Die Alpendohlen fühlen sich wohl bei uns

Hungriges Volk
Seit wir in unserem Garten ein zweites Vogelhäuschen für Fink, Spatzen, Rotkehlchen, Amseln, usw. errichtet haben, finden auch die Alpendohlen dies gut. Diese wunderschönen schwarz gefiederten Vögel mit roten Beinen und einem gelben Schnabel  kommen in Scharen und hängen sich an unsere Futterstellen. 

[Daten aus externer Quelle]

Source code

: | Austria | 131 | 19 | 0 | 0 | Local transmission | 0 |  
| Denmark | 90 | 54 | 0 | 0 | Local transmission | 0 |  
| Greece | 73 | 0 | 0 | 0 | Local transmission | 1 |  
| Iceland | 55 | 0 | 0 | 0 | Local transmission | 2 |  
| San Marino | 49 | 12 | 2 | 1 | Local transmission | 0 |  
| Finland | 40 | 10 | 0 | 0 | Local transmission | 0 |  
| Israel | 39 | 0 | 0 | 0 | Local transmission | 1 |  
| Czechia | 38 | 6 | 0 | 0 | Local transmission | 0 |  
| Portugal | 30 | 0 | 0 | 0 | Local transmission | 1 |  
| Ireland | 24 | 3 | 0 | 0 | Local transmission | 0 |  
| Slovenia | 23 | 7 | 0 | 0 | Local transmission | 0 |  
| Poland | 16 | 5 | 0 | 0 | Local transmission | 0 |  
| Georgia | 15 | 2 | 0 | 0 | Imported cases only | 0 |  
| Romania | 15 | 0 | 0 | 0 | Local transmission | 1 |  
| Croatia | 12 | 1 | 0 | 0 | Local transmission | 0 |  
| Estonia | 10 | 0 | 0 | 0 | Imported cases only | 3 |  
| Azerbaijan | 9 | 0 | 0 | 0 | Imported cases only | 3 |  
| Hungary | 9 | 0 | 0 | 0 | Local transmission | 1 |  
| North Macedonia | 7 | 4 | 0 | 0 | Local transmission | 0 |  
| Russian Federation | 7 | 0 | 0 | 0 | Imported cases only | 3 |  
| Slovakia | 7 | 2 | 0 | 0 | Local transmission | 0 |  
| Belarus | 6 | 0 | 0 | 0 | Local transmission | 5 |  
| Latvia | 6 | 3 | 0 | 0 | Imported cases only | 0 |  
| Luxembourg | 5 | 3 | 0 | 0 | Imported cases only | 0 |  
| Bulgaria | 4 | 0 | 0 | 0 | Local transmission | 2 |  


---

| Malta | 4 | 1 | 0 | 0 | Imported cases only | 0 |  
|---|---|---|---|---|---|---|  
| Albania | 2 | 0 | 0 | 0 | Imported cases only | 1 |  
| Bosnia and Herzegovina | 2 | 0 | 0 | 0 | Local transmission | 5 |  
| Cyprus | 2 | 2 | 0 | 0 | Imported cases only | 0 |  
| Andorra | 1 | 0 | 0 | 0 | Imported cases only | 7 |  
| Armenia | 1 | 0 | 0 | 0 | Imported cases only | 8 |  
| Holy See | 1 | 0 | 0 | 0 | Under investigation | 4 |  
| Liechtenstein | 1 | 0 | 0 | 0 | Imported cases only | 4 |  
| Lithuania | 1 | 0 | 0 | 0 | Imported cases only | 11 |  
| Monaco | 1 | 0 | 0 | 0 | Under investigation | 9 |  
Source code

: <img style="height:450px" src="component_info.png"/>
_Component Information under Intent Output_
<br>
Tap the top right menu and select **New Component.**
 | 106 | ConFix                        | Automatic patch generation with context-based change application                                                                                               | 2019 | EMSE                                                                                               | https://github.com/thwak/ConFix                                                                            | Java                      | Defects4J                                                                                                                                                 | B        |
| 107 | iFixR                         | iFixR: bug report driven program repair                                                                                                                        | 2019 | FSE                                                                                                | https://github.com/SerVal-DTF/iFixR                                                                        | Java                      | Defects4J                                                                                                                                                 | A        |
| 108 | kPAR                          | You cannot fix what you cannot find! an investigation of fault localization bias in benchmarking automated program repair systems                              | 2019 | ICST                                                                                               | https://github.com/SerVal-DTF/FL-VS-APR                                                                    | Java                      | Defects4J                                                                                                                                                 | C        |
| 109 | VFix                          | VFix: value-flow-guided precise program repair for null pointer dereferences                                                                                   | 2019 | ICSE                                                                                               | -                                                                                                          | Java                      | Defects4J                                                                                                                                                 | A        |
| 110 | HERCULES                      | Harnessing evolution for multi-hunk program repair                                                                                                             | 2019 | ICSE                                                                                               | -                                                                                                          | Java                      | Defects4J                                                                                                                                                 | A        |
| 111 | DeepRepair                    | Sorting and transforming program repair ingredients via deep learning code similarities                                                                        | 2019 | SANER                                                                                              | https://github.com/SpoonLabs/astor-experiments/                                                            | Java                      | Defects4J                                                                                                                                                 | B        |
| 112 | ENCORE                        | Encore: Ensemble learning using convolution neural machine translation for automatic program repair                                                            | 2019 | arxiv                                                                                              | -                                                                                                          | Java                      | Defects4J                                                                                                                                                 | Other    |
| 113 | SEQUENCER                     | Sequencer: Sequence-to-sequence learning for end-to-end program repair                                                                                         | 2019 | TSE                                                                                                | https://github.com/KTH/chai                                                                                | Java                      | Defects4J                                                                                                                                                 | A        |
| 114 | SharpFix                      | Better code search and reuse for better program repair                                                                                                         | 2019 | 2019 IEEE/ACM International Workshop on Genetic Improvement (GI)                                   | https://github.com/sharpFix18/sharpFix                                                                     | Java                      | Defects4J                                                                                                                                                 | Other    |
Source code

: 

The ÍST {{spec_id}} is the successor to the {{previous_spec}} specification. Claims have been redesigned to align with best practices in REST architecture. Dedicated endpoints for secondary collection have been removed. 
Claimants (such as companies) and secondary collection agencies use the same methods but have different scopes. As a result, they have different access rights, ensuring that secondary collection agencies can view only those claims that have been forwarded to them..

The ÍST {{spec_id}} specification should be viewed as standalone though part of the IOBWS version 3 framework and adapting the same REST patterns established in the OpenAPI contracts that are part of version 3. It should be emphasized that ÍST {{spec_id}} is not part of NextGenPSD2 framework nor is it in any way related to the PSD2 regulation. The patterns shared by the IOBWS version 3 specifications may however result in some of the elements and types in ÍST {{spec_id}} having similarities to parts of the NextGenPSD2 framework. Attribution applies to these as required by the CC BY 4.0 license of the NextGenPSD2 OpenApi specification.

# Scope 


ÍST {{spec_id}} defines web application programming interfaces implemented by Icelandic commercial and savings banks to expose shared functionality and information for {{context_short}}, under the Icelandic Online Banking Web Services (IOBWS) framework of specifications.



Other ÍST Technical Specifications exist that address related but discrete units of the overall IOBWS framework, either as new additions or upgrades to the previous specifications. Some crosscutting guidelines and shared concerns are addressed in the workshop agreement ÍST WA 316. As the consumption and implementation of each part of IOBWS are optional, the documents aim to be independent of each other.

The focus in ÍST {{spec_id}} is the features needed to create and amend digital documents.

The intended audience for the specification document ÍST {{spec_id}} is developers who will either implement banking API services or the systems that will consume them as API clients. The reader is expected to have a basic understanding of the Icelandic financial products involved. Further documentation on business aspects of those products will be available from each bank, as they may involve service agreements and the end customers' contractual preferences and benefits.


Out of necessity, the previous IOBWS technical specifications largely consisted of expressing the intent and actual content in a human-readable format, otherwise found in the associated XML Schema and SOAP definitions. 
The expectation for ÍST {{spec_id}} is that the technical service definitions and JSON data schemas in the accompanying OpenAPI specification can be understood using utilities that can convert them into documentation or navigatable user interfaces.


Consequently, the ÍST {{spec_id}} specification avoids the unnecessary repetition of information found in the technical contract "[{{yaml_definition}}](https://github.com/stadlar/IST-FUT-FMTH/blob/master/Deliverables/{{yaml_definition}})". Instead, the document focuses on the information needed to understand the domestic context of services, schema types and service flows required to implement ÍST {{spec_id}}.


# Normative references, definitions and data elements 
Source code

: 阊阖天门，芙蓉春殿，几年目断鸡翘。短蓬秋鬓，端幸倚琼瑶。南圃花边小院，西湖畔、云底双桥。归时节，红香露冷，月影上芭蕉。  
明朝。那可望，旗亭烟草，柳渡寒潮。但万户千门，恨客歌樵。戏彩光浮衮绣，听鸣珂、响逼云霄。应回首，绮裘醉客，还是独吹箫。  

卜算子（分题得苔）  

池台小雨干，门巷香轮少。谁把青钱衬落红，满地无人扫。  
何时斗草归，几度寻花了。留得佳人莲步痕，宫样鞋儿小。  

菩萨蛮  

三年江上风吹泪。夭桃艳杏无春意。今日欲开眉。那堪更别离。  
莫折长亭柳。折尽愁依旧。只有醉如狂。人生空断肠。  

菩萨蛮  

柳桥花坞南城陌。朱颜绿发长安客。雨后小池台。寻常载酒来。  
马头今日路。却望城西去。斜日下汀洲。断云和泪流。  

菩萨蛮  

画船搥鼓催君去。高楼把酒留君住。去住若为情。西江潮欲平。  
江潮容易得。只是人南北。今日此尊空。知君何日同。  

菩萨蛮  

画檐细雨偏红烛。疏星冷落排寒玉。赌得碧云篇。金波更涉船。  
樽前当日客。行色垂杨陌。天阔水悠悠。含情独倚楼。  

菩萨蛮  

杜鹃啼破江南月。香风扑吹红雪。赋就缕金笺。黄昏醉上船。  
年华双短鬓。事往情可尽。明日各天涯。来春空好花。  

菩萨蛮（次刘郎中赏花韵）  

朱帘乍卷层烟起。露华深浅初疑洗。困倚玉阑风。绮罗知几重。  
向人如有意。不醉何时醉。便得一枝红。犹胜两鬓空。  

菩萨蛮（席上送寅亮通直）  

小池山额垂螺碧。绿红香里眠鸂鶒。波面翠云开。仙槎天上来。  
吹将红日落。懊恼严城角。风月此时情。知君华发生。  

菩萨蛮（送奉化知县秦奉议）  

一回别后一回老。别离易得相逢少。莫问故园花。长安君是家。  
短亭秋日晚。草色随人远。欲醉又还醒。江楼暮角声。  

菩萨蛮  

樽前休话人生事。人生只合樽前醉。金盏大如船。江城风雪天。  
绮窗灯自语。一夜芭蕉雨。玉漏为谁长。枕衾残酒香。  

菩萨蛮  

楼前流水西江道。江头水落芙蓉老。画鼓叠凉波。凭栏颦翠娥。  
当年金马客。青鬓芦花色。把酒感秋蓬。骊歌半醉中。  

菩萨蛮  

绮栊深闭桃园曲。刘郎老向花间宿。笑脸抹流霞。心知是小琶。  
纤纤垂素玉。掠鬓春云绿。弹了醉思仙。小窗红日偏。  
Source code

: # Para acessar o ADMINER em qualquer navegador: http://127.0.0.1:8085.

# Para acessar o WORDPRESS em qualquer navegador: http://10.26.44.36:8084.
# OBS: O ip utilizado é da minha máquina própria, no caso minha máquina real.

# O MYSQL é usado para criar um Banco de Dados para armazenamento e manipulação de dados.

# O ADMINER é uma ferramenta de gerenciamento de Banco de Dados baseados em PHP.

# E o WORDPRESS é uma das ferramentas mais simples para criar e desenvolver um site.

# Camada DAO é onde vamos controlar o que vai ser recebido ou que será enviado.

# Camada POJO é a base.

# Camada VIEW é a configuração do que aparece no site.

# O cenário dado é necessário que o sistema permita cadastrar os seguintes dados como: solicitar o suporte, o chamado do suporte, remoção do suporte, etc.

Alpendohlen leben überwiegend von Insekten wie Grillen, Käfern, Heuschrecken, Ameisen, Raupen, von Spinnen und Schnecken, Regenwürmern und manchmal auch kleinen Wirbeltieren, die sie in der Alpin- und Montanstufe auf Weiden, Geröllhalden oder auf frisch gemähten Wiesen im Talbereich suchen. Im Herbst und im Winter nimmt der Anteil an vegetarischer Nahrung stark zu und dann ernähren sich die Vögel vor allem von Beeren, Obst, von Knospen, Flechten, Blättern.
Da von diesem auch nicht mehr viel zu finden ist, hat sich anscheinend bei ihnen herumgesprochen, dass es bei uns Futterstellen gibt, die ausreichend gefüllt sind. Es ist erstaunlich,  wie sich diese Flugkünstler bewegen und im Anflug dann an der Futterstelle landen und wie es hektisch zugeht.